The CNOA remains very active during this period since it approves the "Recommendation on the Implementation of Article 15 of the Rules of Professional Conduct" (Compulsory Insurance) and publishes, in 1994, (on the initiative of Jan Ketelaer) "The profession of architect in Belgium - Economic profile" based on a survey carried out within the profession and which provides a large amount of interesting and unpublished information.

But architects must continue to face external threats, be it at the national level with the opposition campaigns against the Administration of Urban Planning and Development in the provinces of Namur, Liège and Luxembourg, then Walloon Brabant or at the European level with the reaction of the CAE to the very critical report Atkins "Strategic Study on the Construction Industry" commissioned by the European Commission.
A year later will still circulate alarming rumors about a dangerous Belgian law proposal on the protection of customers of architects while a marketing campaign of the engineering company Tractebel, will be badly felt by many architects who consider that architecture is presented as a gadget annex to the study of engineering.

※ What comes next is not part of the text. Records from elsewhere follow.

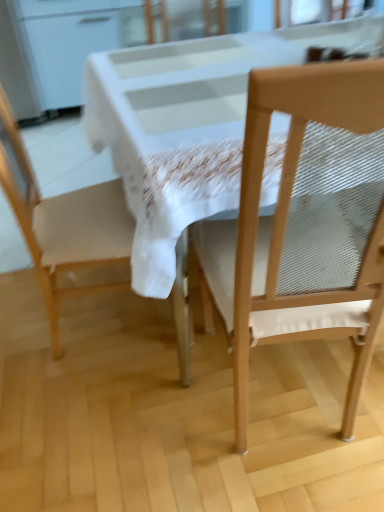
Question: Is wooden chair at right, acting as the 1th chair starting from the right, next to white glossy table at center?

Choices:
 (A) no
 (B) yes

Answer: (A)

Question: From a real-world perspective, is wooden chair at right, marked as the second chair in a left-to-right arrangement, below white glossy table at center?

Choices:
 (A) no
 (B) yes

Answer: (A)

Question: Can you confirm if wooden chair at right, acting as the 1th chair starting from the right, is wider than white glossy table at center?

Choices:
 (A) yes
 (B) no

Answer: (B)

Question: From the image's perspective, does wooden chair at right, marked as the second chair in a left-to-right arrangement, appear lower than white glossy table at center?

Choices:
 (A) yes
 (B) no

Answer: (A)

Question: Does wooden chair at right, marked as the second chair in a left-to-right arrangement, appear on the right side of white glossy table at center?

Choices:
 (A) no
 (B) yes

Answer: (A)

Question: Is white glossy table at center situated inside matte white chair at left, positioned as the first chair in left-to-right order, or outside?

Choices:
 (A) inside
 (B) outside

Answer: (B)

Question: Considering their positions, is white glossy table at center located in front of or behind matte white chair at left, which appears as the 2th chair when viewed from the right?

Choices:
 (A) behind
 (B) front

Answer: (B)

Question: Is white glossy table at center to the left or to the right of matte white chair at left, which appears as the 2th chair when viewed from the right, in the image?

Choices:
 (A) left
 (B) right

Answer: (B)

Question: Looking at their shapes, would you say white glossy table at center is wider or thinner than matte white chair at left, positioned as the first chair in left-to-right order?

Choices:
 (A) wide
 (B) thin

Answer: (A)

Question: Considering the relative positions of matte white chair at left, which appears as the 2th chair when viewed from the right, and wooden chair at right, marked as the second chair in a left-to-right arrangement, in the image provided, is matte white chair at left, which appears as the 2th chair when viewed from the right, to the left or to the right of wooden chair at right, marked as the second chair in a left-to-right arrangement,?

Choices:
 (A) right
 (B) left

Answer: (B)

Question: Looking at their shapes, would you say matte white chair at left, positioned as the first chair in left-to-right order, is wider or thinner than wooden chair at right, acting as the 1th chair starting from the right?

Choices:
 (A) thin
 (B) wide

Answer: (A)

Question: From the image's perspective, is matte white chair at left, which appears as the 2th chair when viewed from the right, positioned above or below wooden chair at right, marked as the second chair in a left-to-right arrangement?

Choices:
 (A) above
 (B) below

Answer: (A)

Question: In the image, is matte white chair at left, positioned as the first chair in left-to-right order, positioned in front of or behind wooden chair at right, marked as the second chair in a left-to-right arrangement?

Choices:
 (A) behind
 (B) front

Answer: (A)

Question: From the image's perspective, relative to matte white chair at left, positioned as the first chair in left-to-right order, is wooden chair at right, acting as the 1th chair starting from the right, above or below?

Choices:
 (A) below
 (B) above

Answer: (A)

Question: Considering the positions of point (382, 172) and point (23, 165), is point (382, 172) closer or farther from the camera than point (23, 165)?

Choices:
 (A) farther
 (B) closer

Answer: (B)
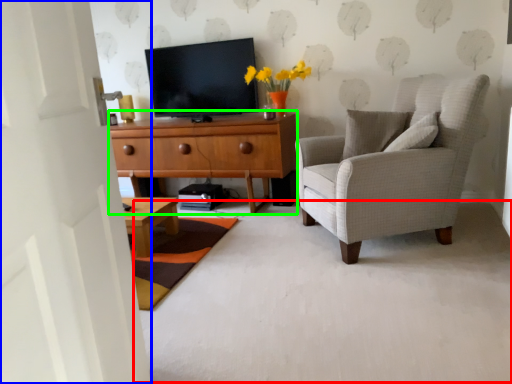
Question: Which is farther away from plain (highlighted by a red box)? door (highlighted by a blue box) or cabinetry (highlighted by a green box)?

Choices:
 (A) door
 (B) cabinetry

Answer: (B)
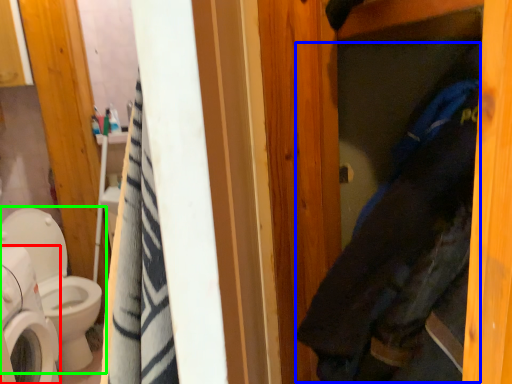
Question: Based on their relative distances, which object is nearer to washing machine (highlighted by a red box)? Choose from clothing (highlighted by a blue box) and toilet (highlighted by a green box).

Choices:
 (A) clothing
 (B) toilet

Answer: (B)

During 1994, several Brussels architectural firms had been investigated for some of their employees who were considered "bogus self-employed" and had been threatened with very high fines: briefings will be organized and the Order will offer its legal support to the concerned colleagues.
This year was also the year of the "Ordonnance sur les meublés en Région bruxelloise": intended to solve the safety problems of ‘kots’ and especially housing for immigrants, this regulation entrusts their control to voluntary architects who are paid according to an official scale .
Poorly drafted, it will be quickly revised, in particular following criticism by the UPA-BUA and the reactions of Brussels universities, large suppliers of furnished rooms. It will be quietly repealed in 2000 without having ever really been applied.
The need for a rapid response to such situations had in any case convinced the architects to structure themselves at the regional level, and in 1993 ARCH-B, a Brussels-based contact group on urban planning, emerged. representatives of councils and professional associations in the region.

A new concern also challenges architects at this time: it is about humanitarian action. It is therefore not surprising that the association "Architects Without Borders Belgium" (ArSaF) was born two years later. Over the years it will cover several projects, both abroad and in Belgium (with, in particular, the floods of the Meuse) but it will fold mainly on the Flemish side.